A l’heure où les séries télévisées et les blockbusters sont en plein essor, les comédies musicales peuvent paraître un peu désuètes. Cependant, malgré les apparences, ces productions mêlant danse, chant et prouesses artistiques touchent et transportent encore le grand public. Comment les comédies musicales, typiques de la culture anglo-saxonne, ont-elles réussi à s’adapter et rester populaires ?
All those Musical theatres are a form of theatrical performances, that combine songs, dialogue, acting, and dancing and aim at overwhelming the public with emotions: they communicate love, anger or humour. Indeed, this kind of show takes the narrative structure of the opera and the operetta by offering the spectator a fiction where the characters, from a realistic universe, are able to solve problems and make everything possible in a dreamlike universe with choreographies and songs.
This art form was created in the Renaissance and then the 17th century.

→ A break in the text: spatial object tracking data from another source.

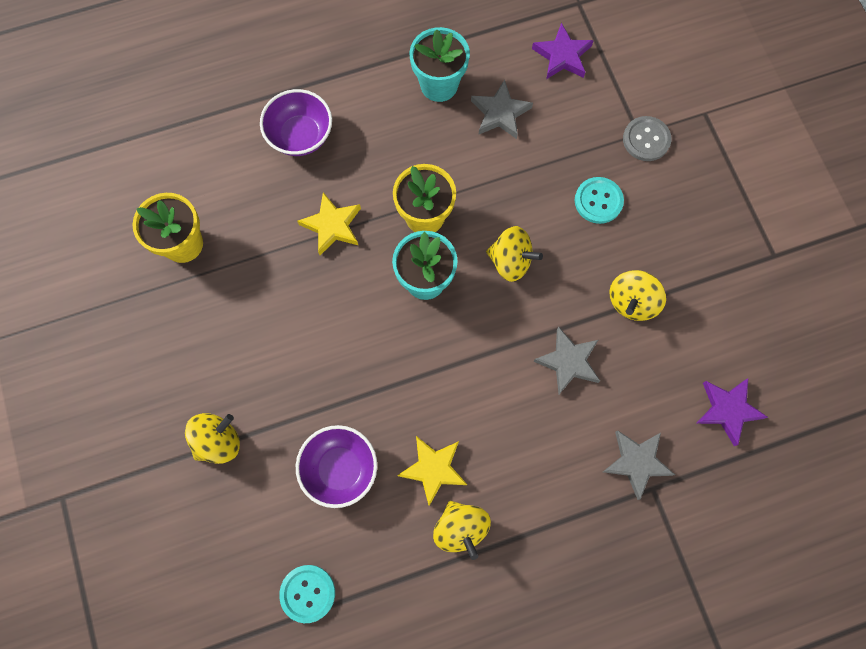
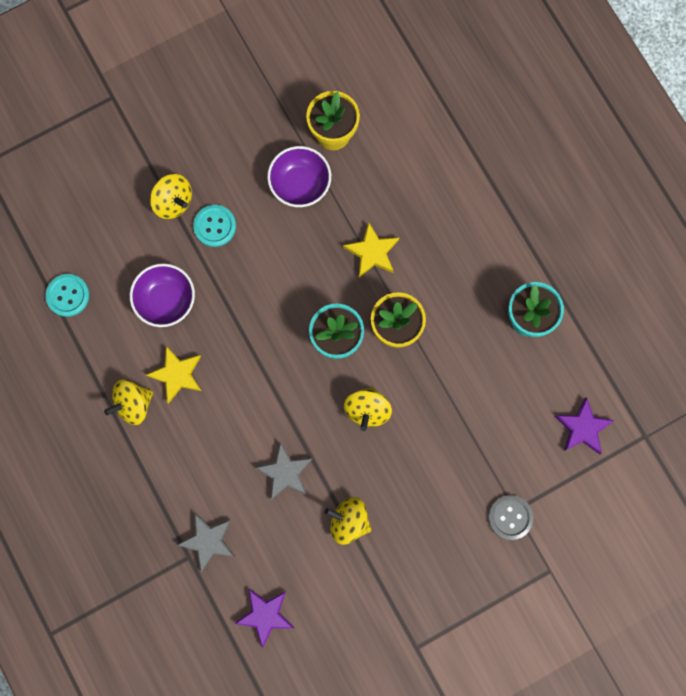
camera: 80 degrees right, 5 degrees up
purple bowl [260,89,332,156] -> purple bowl moved to [267,146,331,207]
grey star [471,80,533,139] -> none
turquoise button [575,177,624,224] -> turquoise button moved to [193,205,236,247]

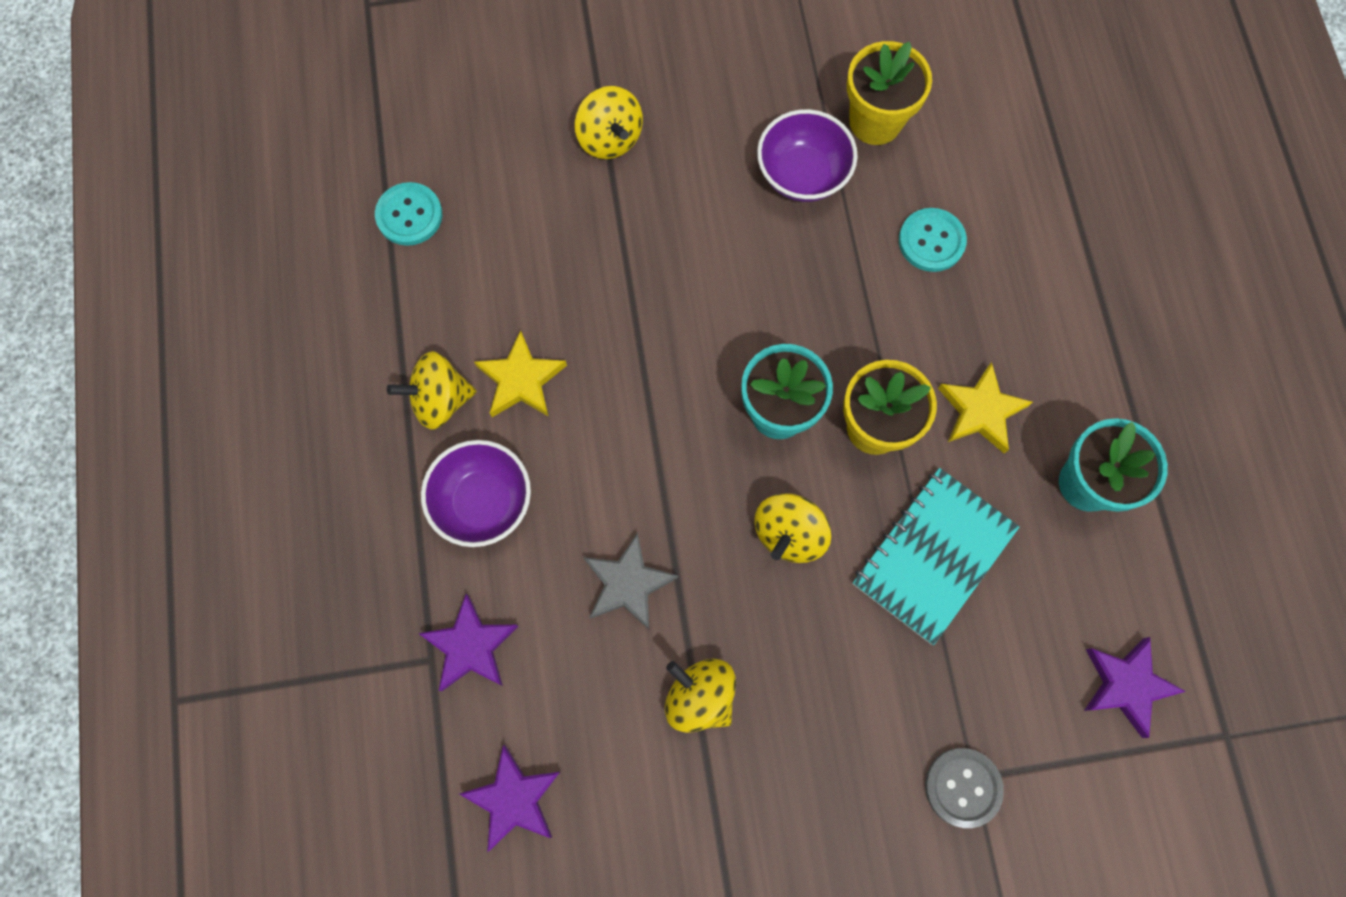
camera: 20 degrees right, 5 degrees down
purple bowl [130,263,195,327] -> purple bowl moved to [421,440,531,547]
grey star [177,513,235,572] -> purple star [418,594,518,691]
turquoise button [193,205,236,247] -> turquoise button moved to [899,208,967,272]
yellow star [343,222,399,277] -> yellow star moved to [938,362,1033,454]
none -> turquoise notebook [853,468,1019,645]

The first actual musical, shown on Broadway was The Black Crook in 1866. However, the London district of West End, full of theatres since the 17th century, fast became one of the major places to watch a musical! Since the 19th century, musicals have been inspired by burlesque and music-hall, became more theatrical and organized thanks to the development of sound films in the 1930s. This development made musical films possible (Monte Carlo in 1930) in which the plot was clearly not as important as the dances and the songs. The iconic crooner was born then, despite the Great Depression that affected theatre audiences on both sides of the Atlantic, as people had little money left to spend on entertainment. Only a few stage shows exceeded a run on Broadway or in London of 500 performances in the 1930s. The golden age of musicals was in fact from the 1940s to the 1960s, when musicals equated with huge success. Many varieties of musical were created: drama, disco or rock ‘n roll… In each there was… magic.

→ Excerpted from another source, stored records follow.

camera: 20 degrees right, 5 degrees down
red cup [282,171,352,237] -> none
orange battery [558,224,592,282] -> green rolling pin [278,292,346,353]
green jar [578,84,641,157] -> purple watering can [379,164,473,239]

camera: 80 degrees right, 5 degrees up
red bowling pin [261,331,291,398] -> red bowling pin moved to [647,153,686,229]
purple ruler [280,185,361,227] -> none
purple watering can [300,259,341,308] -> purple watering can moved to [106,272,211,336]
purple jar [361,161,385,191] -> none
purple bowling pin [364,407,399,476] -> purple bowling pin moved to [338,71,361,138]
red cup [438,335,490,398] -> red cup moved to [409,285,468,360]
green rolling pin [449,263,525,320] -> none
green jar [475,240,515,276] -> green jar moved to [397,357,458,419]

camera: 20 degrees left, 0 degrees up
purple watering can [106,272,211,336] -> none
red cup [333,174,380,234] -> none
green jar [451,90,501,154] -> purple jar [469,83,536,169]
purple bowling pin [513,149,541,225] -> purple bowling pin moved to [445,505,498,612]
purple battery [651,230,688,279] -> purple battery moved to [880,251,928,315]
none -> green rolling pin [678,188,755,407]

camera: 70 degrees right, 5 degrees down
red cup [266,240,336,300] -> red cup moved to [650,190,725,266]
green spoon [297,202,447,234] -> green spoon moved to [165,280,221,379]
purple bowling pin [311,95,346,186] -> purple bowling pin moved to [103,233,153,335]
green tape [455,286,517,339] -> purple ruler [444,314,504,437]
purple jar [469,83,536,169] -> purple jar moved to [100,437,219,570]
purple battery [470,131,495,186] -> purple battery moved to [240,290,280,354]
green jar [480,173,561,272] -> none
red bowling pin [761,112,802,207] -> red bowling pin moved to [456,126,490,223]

Musicals have soared in recent years as many shows have become world successes, in France, Spain, Italy … and London. The musical Mary Poppins toured from 2004 to 2008 and was an instant success. Laura Michelle Kelly received in 2005 the Oliver Awards for Best Actress. The Lion King toured in France and Germany, in 2007, with surprising new costumes and sets. The Lion King was created in 1997, its first representation was in Minneapolis at the Orpheum Theatre. In 2013, it became the first Broadway musical grossing more than $1 billion. In Britain and the United States, the musical Les Miserables is more famous than the novel by Victor Hugo on which it is based. Tom Hooper, in 2012, revamped this comedy with a film starring many famous actors like Hugh Jackman, Anne Hathaway, and Russell Crowe. Les Miserables was adapted many times but this adaptation became a success: it received 8 Oscar nominations, including Best Picture in 2013, and won three Oscars including one for Best Actress for Anne Hathaway. Musicals keep wreaking havoc.
But the musical theatre industry has also been touched by the recent economic crisis. Musicals are very expensive because they tend to use more special effects than before and to employ more and more dancers and singers. Thus, the combined effects of inflation and too many people demanding a bigger share of potential profits take a mounting toll. Moreover, the core audience of musicals is shrinking and the industry can no longer count on CD sales.
However, the end of musicals is far and a shift in the industry can be noticed. Musicals represent a big industry therefore the Arts Council England now regards them as a new priority. ACE and festivals like the Musical Futures Festival of the Greenwich Theatre in London work to create new opportunities and abound with playwriting initiatives to develop and showcase new musicals with smaller budgets.
Furthermore, musicals seemed to take new forms and combine different style to attract a larger audiences. For instance, the show One Georgie Orwell falls somewhere between a play, a cabaret evening and a song cycle that uses original music and lyric alongside texts by Orwell himself. Another way is to use the opera like the musical Oklahoma!